Today, Mimico is the site of Vandyk Properties new Grand Central Mimico, steps from the Mimico Go
Station. Spanning four city blocks across 55 acres, it makes up over 2 million square feet of mixed-use
development. This is more than a commuter nexus, it’s a home base nestled along a nature trail that
runs parallel to the Go Train station tracks.
The urban development will feature nine condominiums, a combination of workspaces, retail,
restaurants, markets and a variety of outdoor amenities set beside walking trails and bike paths.
This connectedness makes owning a car practically obsolete.

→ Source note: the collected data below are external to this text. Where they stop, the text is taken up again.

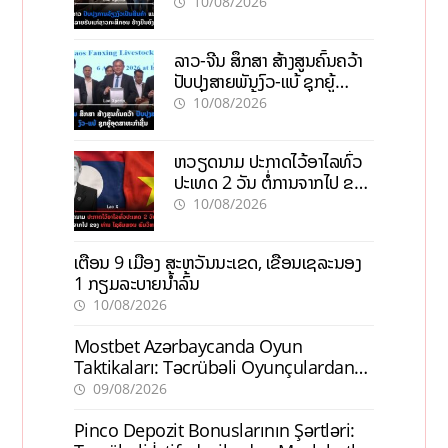
ກະສິກອນຢ່າງຍືນຍົງ
10/08/2026
ລາວ-ຈີນ ສຶກສາ ສ້າງສູນຄົ້ນຄວ້າ
ປັບປຸງສາຍພັນງົວ-ແບ້ ຊຸກຍູ້
ອຸດສາຫະກຳຊີ້ນ
10/08/2026
ຫວຽດນາມ ປະກາດໄວ້ອາໄລທົ່ວ
ປະເທດ 2 ວັນ ຕໍ່ການຈາກໄປ ຂອງ
ທ່ານ ໄຊສົມພອນ ພົມວິຫານ
10/08/2026
ເຕືອນ 9 ເມືອງ ສະຫວັນນະເຂດ, ເຂື່ອນເຊລະນອງ
1 ກຽມລະບາຍນ້ຳລົ້ນ
10/08/2026
Mostbet Azərbaycanda Oyun
Taktikaları: Təcrübəli Oyunçulardan
İpuçları
09/08/2026
Pinco Depozit Bonuslarının Şərtləri:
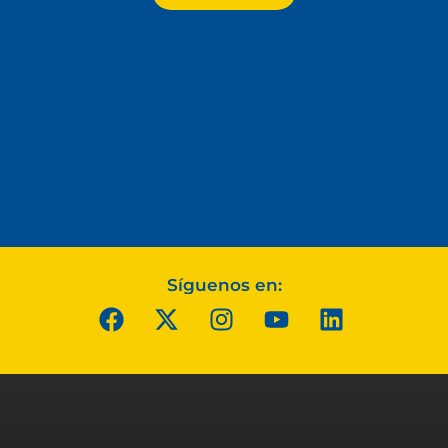
Síguenos en:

“To ensure the industrial aesthetic is warm
and inviting, the details we chose in the
furnishing, accessories and lighting make it
attractive and welcoming.”
/ Carl Laffan
To kickstart the hyperconnected project is The Buckinghman: a three-tower condominium built on a
warehouse style podium with ground level retail and office spaces. Figure3 looked to industrial design
for inspiration that’s often seen in old train stations and Manhattan’s Meatpacking District – reimagined
with an elevated, luxurious look.
“To ensure the industrial aesthetic is warm and inviting, the details we chose in the furnishing, accessories
and lighting make it attractive and welcoming,” says Carl Laffan, Creative Lead at Figure3. Clean
lines combined with the strong dramatic form of the buildings echo the grand public halls of an earlier
era of train travel. Metal bracing seen on the outside has been reintroduced in the gallery-esque lobby.

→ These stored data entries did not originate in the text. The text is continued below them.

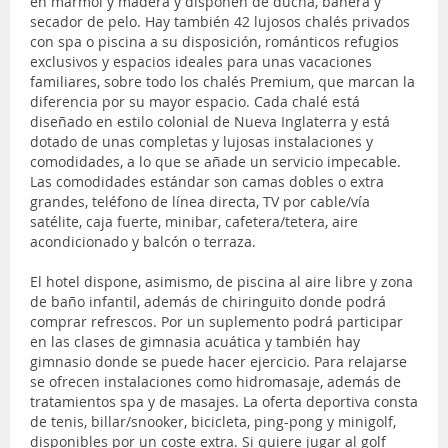
en mármol y madera y disponen de ducha, bañera y
secador de pelo. Hay también 42 lujosos chalés privados
con spa o piscina a su disposición, románticos refugios
exclusivos y espacios ideales para unas vacaciones
familiares, sobre todo los chalés Premium, que marcan la
diferencia por su mayor espacio. Cada chalé está
diseñado en estilo colonial de Nueva Inglaterra y está
dotado de unas completas y lujosas instalaciones y
comodidades, a lo que se añade un servicio impecable.
Las comodidades estándar son camas dobles o extra
grandes, teléfono de línea directa, TV por cable/vía
satélite, caja fuerte, minibar, cafetera/tetera, aire
acondicionado y balcón o terraza.
El hotel dispone, asimismo, de piscina al aire libre y zona
de baño infantil, además de chiringuito donde podrá
comprar refrescos. Por un suplemento podrá participar
en las clases de gimnasia acuática y también hay
gimnasio donde se puede hacer ejercicio. Para relajarse
se ofrecen instalaciones como hidromasaje, además de
tratamientos spa y de masajes. La oferta deportiva consta
de tenis, billar/snooker, bicicleta, ping-pong y minigolf,
disponibles por un coste extra. Si quiere jugar al golf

“We took the grid language from the lobby but simplified it into a glazing system,” says Vazken
Karageozian, Team Lead at Figure3. “The geometric shapes are perfectly in harmony with the softer
materials.” The raw industrial components are juxtaposed effortlessly by sumptuous materials like
black marble and brass. “When designing a home for people, you want to create something that feels
special when they walk in,” says Laffan. “That’s what design is about – you’re looking for an
emotional reaction and experience.”
The social club features two bold private party rooms with black marble fireplaces, a private dining
room, and a sports lounge with a golf simulator. To make the most of the double-height ceiling, the
Figure3 team transformed the mezzanine dwelling, originally designated as a mechanical room, into
media rooms that feature karaoke and theatres to amp up social connectivity and provide a source of
community close to home.
Across the terrace, which has been outfitted with barbecues and fire pit lounges, lies a 7,515-square-foot
wellness centre with a fully equipped state-of-the-art gym, and yoga studio. Taking into account the
future of the workplace, the Buckingham has incorporated a flexible co-working space for its residents,
complete with a private meeting room and a spacious outdoor terrace designed by Kohn Architects
and SvN. Rendered in metal, wood, and black marble for a dose of luxury, the versatile setup allows for
residents to work how they please.
When it came time to tailor the suites, Figure3’s approach was refined luxury. A monolithic kitchen with
clean lines and integrated features keeps the look tidy while floor-to-ceiling windows and full width balconies
offer stunning panoramic views of the surrounding landscape.
“It’s all about the details, textures and materiality,” says Karageozian, who has worked closely with the
various architecture and marketing teams to perfect the concept throughout The Buckingham. The
expression “less is more” is often attributed to van der Rohe and though he may not have come up with
the actual expression, his work is a reflection of that pure sentiment. Grand Central Mimico interprets
that spirit, celebrating beauty that comes with stripping elements back to their essential nature, clearing
the way for a brighter, connected future and the wide horizon beyond.